*Brief*: Could you output the complete listing given below exactly?

[Recorded information]

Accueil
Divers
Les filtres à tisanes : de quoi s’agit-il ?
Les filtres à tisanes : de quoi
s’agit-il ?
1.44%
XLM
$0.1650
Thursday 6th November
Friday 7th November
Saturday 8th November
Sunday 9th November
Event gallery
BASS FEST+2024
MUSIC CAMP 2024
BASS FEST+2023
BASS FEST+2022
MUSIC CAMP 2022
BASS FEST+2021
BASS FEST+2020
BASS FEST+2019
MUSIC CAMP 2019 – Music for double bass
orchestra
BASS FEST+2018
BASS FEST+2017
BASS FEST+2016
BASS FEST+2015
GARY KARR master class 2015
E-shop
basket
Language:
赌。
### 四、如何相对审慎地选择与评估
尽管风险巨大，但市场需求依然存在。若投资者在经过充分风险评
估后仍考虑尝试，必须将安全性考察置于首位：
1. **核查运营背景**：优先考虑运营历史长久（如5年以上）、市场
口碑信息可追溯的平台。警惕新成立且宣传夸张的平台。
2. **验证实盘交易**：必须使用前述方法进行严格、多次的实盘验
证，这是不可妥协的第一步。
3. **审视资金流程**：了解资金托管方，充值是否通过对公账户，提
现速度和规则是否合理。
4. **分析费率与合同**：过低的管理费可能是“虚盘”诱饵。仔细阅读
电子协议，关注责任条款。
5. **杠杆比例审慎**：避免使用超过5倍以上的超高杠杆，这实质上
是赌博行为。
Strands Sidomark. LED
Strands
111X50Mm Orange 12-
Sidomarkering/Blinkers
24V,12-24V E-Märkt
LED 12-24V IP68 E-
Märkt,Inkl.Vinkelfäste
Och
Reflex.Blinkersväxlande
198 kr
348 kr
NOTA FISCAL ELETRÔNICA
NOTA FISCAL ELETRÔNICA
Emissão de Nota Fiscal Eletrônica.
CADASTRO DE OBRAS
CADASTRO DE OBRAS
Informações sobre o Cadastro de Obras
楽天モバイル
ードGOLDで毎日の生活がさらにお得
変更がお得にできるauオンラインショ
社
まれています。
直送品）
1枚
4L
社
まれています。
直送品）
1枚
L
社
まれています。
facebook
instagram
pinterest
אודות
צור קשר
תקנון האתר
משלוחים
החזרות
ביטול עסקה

[/Recorded information]

*Completed task*:
Accueil
Divers
Les filtres à tisanes : de quoi s’agit-il ?
Les filtres à tisanes : de quoi
s’agit-il ?
1.44%
XLM
$0.1650
Thursday 6th November
Friday 7th November
Saturday 8th November
Sunday 9th November
Event gallery
BASS FEST+2024
MUSIC CAMP 2024
BASS FEST+2023
BASS FEST+2022
MUSIC CAMP 2022
BASS FEST+2021
BASS FEST+2020
BASS FEST+2019
MUSIC CAMP 2019 – Music for double bass
orchestra
BASS FEST+2018
BASS FEST+2017
BASS FEST+2016
BASS FEST+2015
GARY KARR master class 2015
E-shop
basket
Language:
赌。
### 四、如何相对审慎地选择与评估
尽管风险巨大，但市场需求依然存在。若投资者在经过充分风险评
估后仍考虑尝试，必须将安全性考察置于首位：
1. **核查运营背景**：优先考虑运营历史长久（如5年以上）、市场
口碑信息可追溯的平台。警惕新成立且宣传夸张的平台。
2. **验证实盘交易**：必须使用前述方法进行严格、多次的实盘验
证，这是不可妥协的第一步。
3. **审视资金流程**：了解资金托管方，充值是否通过对公账户，提
现速度和规则是否合理。
4. **分析费率与合同**：过低的管理费可能是“虚盘”诱饵。仔细阅读
电子协议，关注责任条款。
5. **杠杆比例审慎**：避免使用超过5倍以上的超高杠杆，这实质上
是赌博行为。
Strands Sidomark. LED
Strands
111X50Mm Orange 12-
Sidomarkering/Blinkers
24V,12-24V E-Märkt
LED 12-24V IP68 E-
Märkt,Inkl.Vinkelfäste
Och
Reflex.Blinkersväxlande
198 kr
348 kr
NOTA FISCAL ELETRÔNICA
NOTA FISCAL ELETRÔNICA
Emissão de Nota Fiscal Eletrônica.
CADASTRO DE OBRAS
CADASTRO DE OBRAS
Informações sobre o Cadastro de Obras
楽天モバイル
ードGOLDで毎日の生活がさらにお得
変更がお得にできるauオンラインショ
社
まれています。
直送品）
1枚
4L
社
まれています。
直送品）
1枚
L
社
まれています。
facebook
instagram
pinterest
אודות
צור קשר
תקנון האתר
משלוחים
החזרות
ביטול עסקה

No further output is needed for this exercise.